BEGIN Data for this exercise

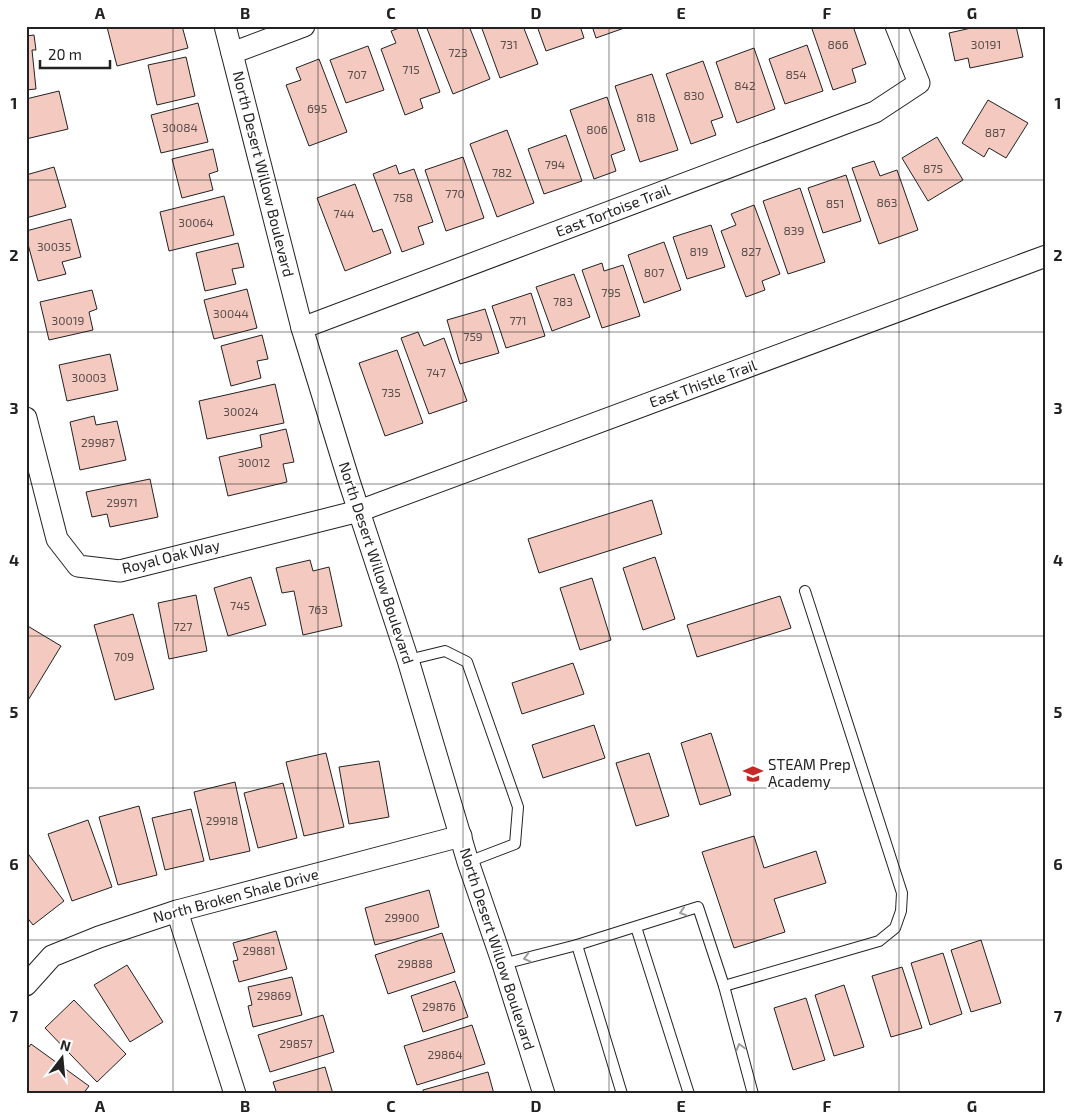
<svg xmlns="http://www.w3.org/2000/svg" width="1072" height="1120" font-family="'Exo 2',sans-serif">
<style>
.building{fill:#f3c9c0;stroke:#222}
.lines{fill:none;stroke-linecap:round;stroke-linejoin:round}
.lane-casing{stroke:#222;stroke-width:12}
.street-casing{stroke:#222;stroke-width:23}
.lane{stroke:#fff;stroke-width:10}
.street{stroke:#fff;stroke-width:21}
.oneway{stroke:#9c9c9c}
.grid{fill:none;stroke:#222;stroke-width:1;stroke-opacity:0.55}
.labels{text-anchor:middle;stroke-width:4;stroke-linejoin:round;paint-order:stroke}
.number-label{font-size:12px;fill:#564c4a}
.street-label{font-size:15px;fill:#222;stroke:#fff}
.poi-label{font-size:15px;fill:#222;stroke:#fff;text-anchor:start}
.neatline{fill:none;stroke:#222;stroke-width:2}
.grid-label{font-size:16px;text-anchor:middle;font-weight:bold;fill:#222}
</style>
<rect width="100%" height="100%" fill="#fff"/>
<g class="building">
<polygon points="168,26 182,26 188,48 117,66 107,27"/>
<polygon points="405,26 416,26 440,92 420,99 423,108 405,115 381,49 396,43 391,31"/>
<polygon points="426,26 469,26 490,79 453,94"/>
<polygon points="481,26 523,26 538,64 500,78"/>
<polygon points="537,26 580,26 584,38 546,51"/>
<polygon points="592,26 630,26 596,38"/>
<polygon points="811,26 853,26 866,64 852,69 856,82 833,90"/>
<polygon points="980,26 1016,26 1023,57 970,68 968,58 955,61 949,33"/>
<polygon points="34,35 36,50 32,50 36,89 26,90 26,36"/>
<polygon points="807,45 823,91 785,104 769,59"/>
<polygon points="368,46 384,90 346,103 330,60"/>
<polygon points="754,48 775,109 737,123 716,62"/>
<polygon points="186,57 195,96 157,105 148,65"/>
<polygon points="319,59 347,132 309,146 286,85 301,80 296,68"/>
<polygon points="703,61 723,117 711,121 716,135 691,144 666,74"/>
<polygon points="652,74 678,150 640,162 615,86"/>
<polygon points="59,91 68,129 26,139 26,99"/>
<polygon points="607,97 625,150 611,155 616,171 594,179 570,110"/>
<polygon points="988,100 1028,123 1006,158 989,148 984,157 962,143"/>
<polygon points="198,103 208,142 161,153 151,115"/>
<polygon points="507,130 534,203 497,217 470,144"/>
<polygon points="566,135 582,181 544,194 528,149"/>
<polygon points="937,137 963,180 928,201 902,158"/>
<polygon points="213,149 218,171 209,174 213,190 182,198 172,159"/>
<polygon points="463,157 484,218 446,231 425,170"/>
<polygon points="874,161 880,176 897,170 918,230 879,244 852,168"/>
<polygon points="396,165 399,174 414,169 433,222 418,227 424,244 402,252 373,174"/>
<polygon points="54,167 66,207 26,218 26,175"/>
<polygon points="846,175 861,221 823,233 808,188"/>
<polygon points="355,184 373,232 382,229 391,253 345,271 317,198"/>
<polygon points="800,188 825,262 788,274 763,201"/>
<polygon points="224,196 234,235 169,251 160,212"/>
<polygon points="754,205 780,274 762,281 765,290 746,297 721,231 736,225 731,214"/>
<polygon points="71,219 81,257 62,262 66,274 38,281 26,237 26,231"/>
<polygon points="711,225 725,267 687,279 673,237"/>
<polygon points="664,242 681,290 644,303 628,255"/>
<polygon points="238,243 244,267 232,269 236,284 205,291 196,253"/>
<polygon points="602,263 604,271 623,265 640,316 602,328 582,270"/>
<polygon points="574,274 590,317 552,331 536,287"/>
<polygon points="247,289 257,328 214,339 204,300"/>
<polygon points="92,290 97,309 89,312 93,330 49,340 40,302"/>
<polygon points="531,293 545,336 506,348 492,306"/>
<polygon points="485,309 499,353 460,364 447,320"/>
<polygon points="418,332 424,346 444,338 467,401 429,414 401,338"/>
<polygon points="262,335 268,359 257,361 261,378 231,386 221,346"/>
<polygon points="397,350 423,423 385,436 359,363"/>
<polygon points="110,354 118,390 67,401 59,365"/>
<polygon points="275,384 284,423 207,439 199,401"/>
<polygon points="94,416 96,425 117,421 126,460 80,470 70,422"/>
<polygon points="286,429 294,462 283,464 287,482 228,496 219,457 262,447 260,435"/>
<polygon points="150,479 158,517 110,527 107,514 92,517 86,492"/>
<polygon points="652,500 662,534 539,573 528,539"/>
<polygon points="655,557 675,619 643,630 623,568"/>
<polygon points="310,560 313,571 329,567 342,626 303,635 294,591 282,593 276,568"/>
<polygon points="251,577 266,625 228,636 214,588"/>
<polygon points="592,578 611,640 580,650 560,588"/>
<polygon points="196,595 207,651 169,659 158,603"/>
<polygon points="780,596 791,628 697,657 687,625"/>
<polygon points="133,614 154,689 115,700 94,625"/>
<polygon points="26,625 61,646 27,702 26,702"/>
<polygon points="573,663 584,694 522,714 512,683"/>
<polygon points="594,725 605,758 543,778 532,745"/>
<polygon points="711,733 731,795 700,805 681,743"/>
<polygon points="326,753 344,827 304,836 286,762"/>
<polygon points="649,753 669,816 636,826 616,763"/>
<polygon points="379,761 389,817 349,824 339,767"/>
<polygon points="235,782 250,851 210,860 194,792"/>
<polygon points="283,783 297,838 258,848 244,793"/>
<polygon points="139,806 157,875 118,885 99,817"/>
<polygon points="191,809 204,861 165,870 152,818"/>
<polygon points="88,820 112,887 72,901 48,834"/>
<polygon points="754,836 764,868 816,851 826,883 774,899 785,932 734,948 702,852"/>
<polygon points="26,851 64,901 33,925 26,916"/>
<polygon points="429,890 439,927 375,945 365,908"/>
<polygon points="276,931 287,969 239,982 233,961 238,960 233,943"/>
<polygon points="442,933 455,972 388,994 375,955"/>
<polygon points="981,940 1001,1003 971,1012 951,950"/>
<polygon points="943,953 962,1014 930,1025 911,963"/>
<polygon points="127,965 163,1022 130,1042 94,985"/>
<polygon points="902,967 922,1028 891,1037 872,976"/>
<polygon points="292,977 302,1015 253,1027 248,1006 252,1005 248,987"/>
<polygon points="455,981 468,1017 423,1032 411,996"/>
<polygon points="844,985 864,1047 834,1056 815,995"/>
<polygon points="806,998 825,1060 793,1070 774,1008"/>
<polygon points="74,1000 126,1054 97,1082 45,1028"/>
<polygon points="323,1015 334,1052 270,1072 258,1035"/>
<polygon points="472,1025 485,1064 417,1085 404,1046"/>
<polygon points="31,1044 89,1086 83,1094 29,1094 26,1092 26,1051"/>
<polygon points="325,1067 333,1094 277,1094 273,1082"/>
<polygon points="488,1072 494,1094 424,1094 423,1090"/>
</g>
<g class="lines">
<defs>
<g id="lane">
<polyline points="408,660 445,651 467,662 518,807 515,844 468,862"/>
<polyline points="636,927 689,1094"/>
<polyline points="577,945 622,1094"/>
<polyline points="503,964 577,945 698,907 724,986 753,1094"/>
<polyline points="724,986 879,941 895,928 901,911 902,893 805,591"/>
</g>
<g id="street">
<polyline points="225,26 302,328 349,481 408,660 468,862 503,964 544,1094"/>
<polyline points="232,53 304,26"/>
<polyline points="302,328 875,112 919,83 896,26"/>
<polyline points="26,418 57,539 78,566 120,571 359,511 1046,256"/>
<polyline points="177,911 235,1094"/>
<polyline points="26,985 52,956 99,937 177,911 461,836"/>
</g>
</defs>
<use href="#lane" class="lane-casing"/>
<use href="#street" class="street-casing"/>
<use href="#lane" class="lane"/>
<use href="#street" class="street"/>
</g>
<defs><path id="oneway-chevron" d="M-2-3.5L2.5 0L-2 3.5" fill="none" stroke-width="1.6" stroke-linecap="round" stroke-linejoin="round" transform="scale(1.25)"/></defs>
<g class="oneway">
<use href="#oneway-chevron" transform="translate(683 912) rotate(162)"/>
<use href="#oneway-chevron" transform="translate(527 958) rotate(166)"/>
<use href="#oneway-chevron" transform="translate(740 1047) rotate(-105)"/>
</g>
<path class="grid" d="M173,26v1068M318,26v1068M463,26v1068M609,26v1068M754,26v1068M899,26v1068M26,180h1020M26,332h1020M26,484h1020M26,636h1020M26,788h1020M26,940h1020"/>
<defs>
<symbol id="school-bare" viewBox="-9 -9 18 18"><path d="M0-5L7-2L0 1L-7-2ZM-4 1L0 2.5L4 1V4Q0 6-4 4Z" fill="#c62828" stroke="#fff" stroke-width="2.5" paint-order="stroke"/></symbol>
</defs>
<g fill-rule="evenodd">
<use href="#school-bare" x="739" y="760" width="28" height="28"/>
</g>
<g class="labels">
<g class="number-label">
<text x="509" y="49">731</text>
<text x="838" y="49">866</text>
<text x="986" y="49">30191</text>
<text x="458" y="57">723</text>
<text x="411" y="74">715</text>
<text x="357" y="79">707</text>
<text x="796" y="79">854</text>
<text x="745" y="90">842</text>
<text x="694" y="100">830</text>
<text x="317" y="113">695</text>
<text x="646" y="122">818</text>
<text x="180" y="132">30084</text>
<text x="597" y="134">806</text>
<text x="995" y="137">887</text>
<text x="555" y="169">794</text>
<text x="933" y="173">875</text>
<text x="502" y="177">782</text>
<text x="455" y="198">770</text>
<text x="403" y="202">758</text>
<text x="887" y="207">863</text>
<text x="835" y="208">851</text>
<text x="344" y="218">744</text>
<text x="196" y="227">30064</text>
<text x="794" y="235">839</text>
<text x="54" y="251">30035</text>
<text x="699" y="256">819</text>
<text x="751" y="256">827</text>
<text x="654" y="277">807</text>
<text x="611" y="297">795</text>
<text x="563" y="306">783</text>
<text x="231" y="318">30044</text>
<text x="68" y="325">30019</text>
<text x="518" y="325">771</text>
<text x="473" y="341">759</text>
<text x="436" y="377">747</text>
<text x="89" y="382">30003</text>
<text x="391" y="397">735</text>
<text x="241" y="416">30024</text>
<text x="98" y="447">29987</text>
<text x="254" y="467">30012</text>
<text x="122" y="507">29971</text>
<text x="240" y="610">745</text>
<text x="318" y="614">763</text>
<text x="183" y="631">727</text>
<text x="124" y="661">709</text>
<text x="222" y="825">29918</text>
<text x="402" y="922">29900</text>
<text x="259" y="955">29881</text>
<text x="415" y="968">29888</text>
<text x="274" y="1000">29869</text>
<text x="439" y="1011">29876</text>
<text x="296" y="1048">29857</text>
<text x="445" y="1059">29864</text>
</g>
<g class="street-label">
<text transform="translate(263 174) rotate(76)" y="5">North Desert Willow Boulevard</text>
<text transform="translate(613 211) rotate(-21)" y="5">East Tortoise Trail</text>
<text transform="translate(703 384) rotate(-20)" y="5">East Thistle Trail</text>
<text transform="translate(171 557) rotate(-14)" y="5">Royal Oak Way</text>
<text transform="translate(376 563) rotate(72)" y="5">North Desert Willow Boulevard</text>
<text transform="translate(236 896) rotate(-15)" y="5">North Broken Shale Drive</text>
<text transform="translate(497 949) rotate(72)" y="5">North Desert Willow Boulevard</text>
</g>
<g class="poi-label">
<text x="768" y="770">STEAM Prep<tspan x="768" dy="17">Academy</tspan></text>
</g>
</g>
<rect width="1072" height="1120" fill="none" stroke="#ffffff" stroke-width="55"/>
<g transform="translate(62 1058) rotate(16)" stroke="#ffffff" stroke-width="4" paint-order="stroke">
<path d="M0-4L9 19L0 12L-9 19Z" fill="#222222"/>
<text y="-8" font-size="14" font-weight="bold" text-anchor="middle" fill="#222222">N</text>
</g>
<path d="M40 60v8h70v-8" fill="none" stroke="#222222" stroke-width="2.5"/>
<text x="48" y="60" font-size="15" fill="#222222" stroke="#ffffff" stroke-width="4" paint-order="stroke">20 m</text>
<rect x="28" y="28" width="1016" height="1064" class="neatline"/>
<g class="grid-label">
<text x="100" y="19">A</text>
<text x="245" y="19">B</text>
<text x="391" y="19">C</text>
<text x="536" y="19">D</text>
<text x="681" y="19">E</text>
<text x="827" y="19">F</text>
<text x="972" y="19">G</text>
<text x="14" y="109">1</text>
<text x="1058" y="109">1</text>
<text x="14" y="261">2</text>
<text x="1058" y="261">2</text>
<text x="14" y="414">3</text>
<text x="1058" y="414">3</text>
<text x="14" y="566">4</text>
<text x="1058" y="566">4</text>
<text x="14" y="718">5</text>
<text x="1058" y="718">5</text>
<text x="14" y="870">6</text>
<text x="1058" y="870">6</text>
<text x="14" y="1022">7</text>
<text x="1058" y="1022">7</text>
<text x="100" y="1112">A</text>
<text x="245" y="1112">B</text>
<text x="391" y="1112">C</text>
<text x="536" y="1112">D</text>
<text x="681" y="1112">E</text>
<text x="827" y="1112">F</text>
<text x="972" y="1112">G</text>
</g>
</svg>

END Data for this exercise

▶ _Assigned task_:
When a line in the material above contains the word "lane", copy that line out.

▶ _Result below_:
.lane-casing{stroke:#222;stroke-width:12}
.lane{stroke:#fff;stroke-width:10}
<g id="lane">
<use href="#lane" class="lane-casing"/>
<use href="#lane" class="lane"/>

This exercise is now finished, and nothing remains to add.